The mechanisms by which probiotics protect against intestinal disease include optimizing microbial balance, competitive exclusion of pathogens, promotion of mucus secretion, production of bacteriocins, enhancement of barrier integrity, and maturation of intestinal immunity [36]. The mechanism of protection depends upon the specific probiotic strain and disease model used in investigation [37]. In clinical trials investigating probiotics as a preventive strategy for commensal strains known not to translocate or cause mucosal injury to the host are typically chosen [38]. Not all probiotic strains have the same immunologic effects, even between bacteria of the same species [39,40]. Finally, NO can combine with the superoxide anion to form peroxynitrite that causes cell death and activates the NF-κB inflammatory pathway [41]. A full dose of any of the probiotic strains tested could lower the level of NO in colitic mice, suggesting that these bacteria could also reduce the production of proinflammatory cytokines and limit tissue damage.

5. Conclusion

In order to explore the improvement of colitis clinical symptoms by the probiotic NTU 101, previously isolated by our group, DSS was used to induce symptoms similar to UC in mice, with equivalent prevention and treatment.
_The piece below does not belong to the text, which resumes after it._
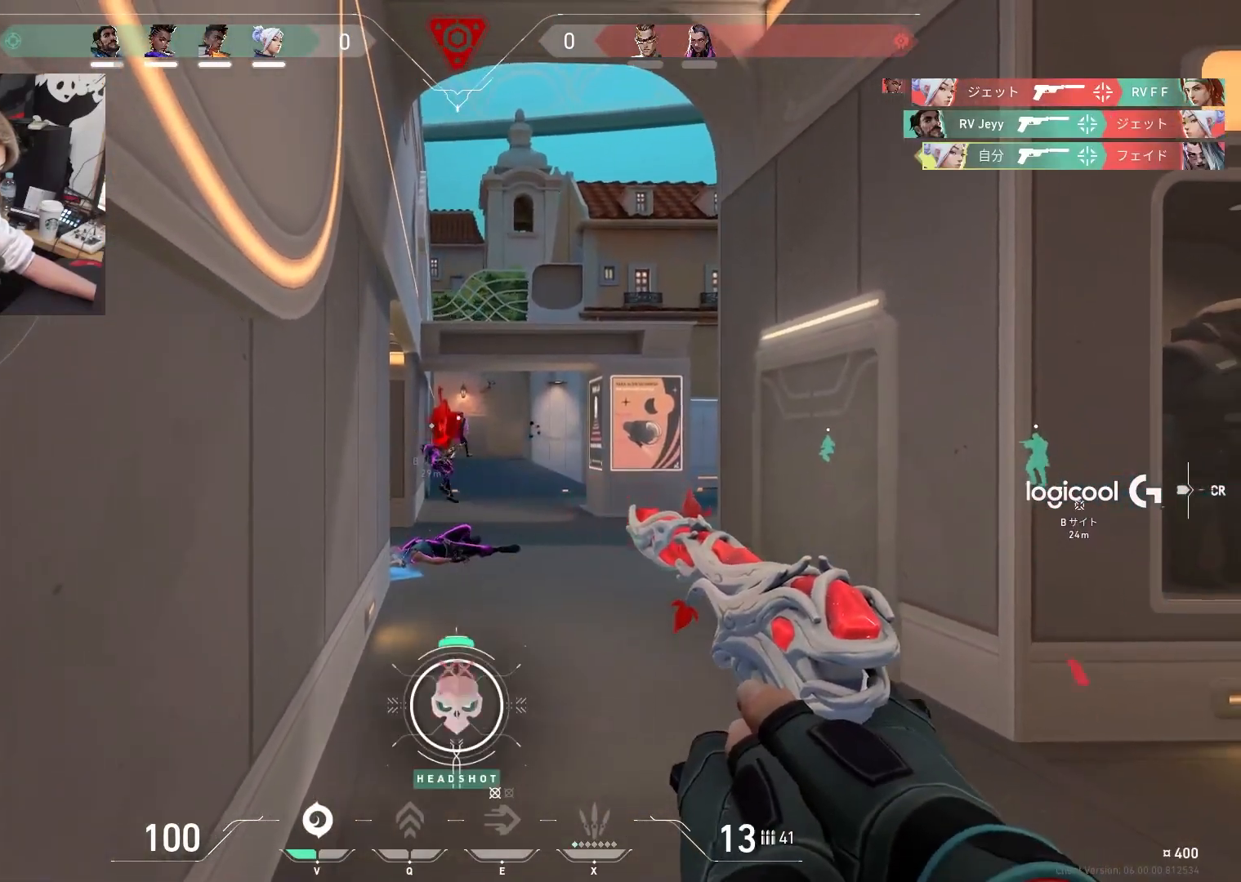
{"keys": ["ctrl"], "events": [[83, "d", "down"], [183, "d", "up"], [367, "ctrl", "down"]]}
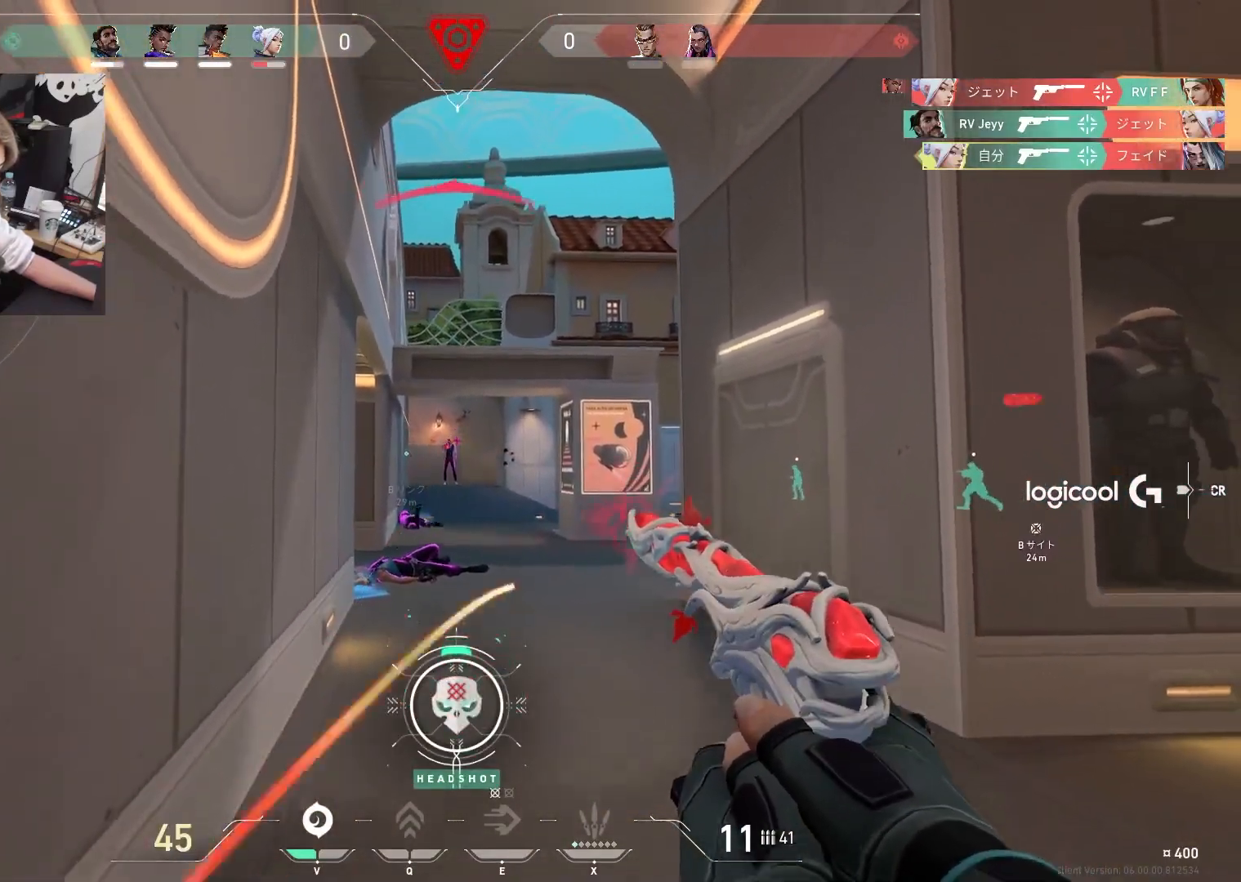
{"keys": ["ctrl"], "events": []}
Colitis symptoms, such as weight loss, diarrhea, and anal bleeding, were induced in mice after 7 d of induction with DSS-supplemented drinking water. Feeding of NTU 101 alleviated the weight loss caused by DSS and inhibited DAI, while increasing the amount of Bifidobacterium spp. in the cecum, and modulating immune activity. The probiotic strains also reduced the oxidative stress caused by DSS by enhancing the antioxidative capacity of total antioxidants capacity (GR, GSH, CAT, SOD, MDA), and hindering the secretion of proinflammatory cytokines, such as TNF-α, IL-6, IFN-γ, and IL-12. Based on our study, continuous feeding of NTU 101 powder could reduce oxidative stress and the inflammatory response, slowing down the aggravation of clinical symptoms during UC. The possible mechanisms relieving symptoms of UC by NTU 101 are shown as Fig. 7.

Fig. 7

The possible pathways of relieving symptoms.

In conclusion, the difference in therapeutic effect between BCRC 14023, BCRC16000 and NTU 101 in vivo suggests a role for the cell surface in determining its therapeutic efficacy. Given the current data, our attitude regarding the use of probiotics in IBD is that they should be considered as adjunctive therapies. We encourage patients who want to take a probiotic to continue their pharmaceutical-based treatment regimen; they can then use probiotics as a potential adjunct, as the probiotics likely will not cause any severe side effects and could provide some benefit.